If you’re new to the world of Ladybug and Cat Noir, like me, you’ll be relieved to know that this movie doesn’t require any prior knowledge. You can jump right in without a clue and still enjoy it. However, we have to wade through its complex setup, making even the most intricate government red tape seem like a simple true-or-false quiz. There’s a chain of events involving a master, an item that leads to another item, and so on, until finally, someone becomes a superhero. It’s a bit much, isn’t it? The reason behind all these layers is beyond me. But if it means less time spent on forgettable musical numbers, I’m all for it.

The real issue lies in how the film’s premise is far more complicated than its rather basic storyline. Guess what Ladybug and Cat Noir need to learn to save Paris from the villains? Yep, it’s teamwork. Their powers are stronger together than apart. Without teamwork, the baddies might only manage to partially damage landmarks like the Eiffel Tower or Notre Dame. The take-home message? Teamwork is awesome. Sounds familiar, right?

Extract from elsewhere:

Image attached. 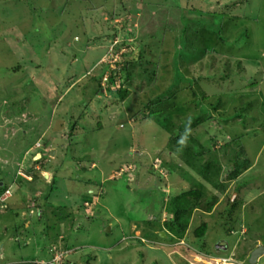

And there are a couple more lessons: dealing with loss is tough, and even clumsy people have depth. That’s about the extent of it.

I don’t want to sound dismissive, but the movie comes off as quite formulaic, feeling more like a Product with a capital ‘P.’ It tries to stir in some emotion and romance into a pre-cooked concept, served up with an animation that looks dynamic and costly – all hallmarks of a story crafted for a particular audience. The film sticks to the safe zone, avoiding any risks. The hardcore fans can argue about whether it fits into the official canon (especially after some BIG developments towards the end). This one might be worth skipping for those who aren’t young teens or are already fans of this carefully constructed franchise.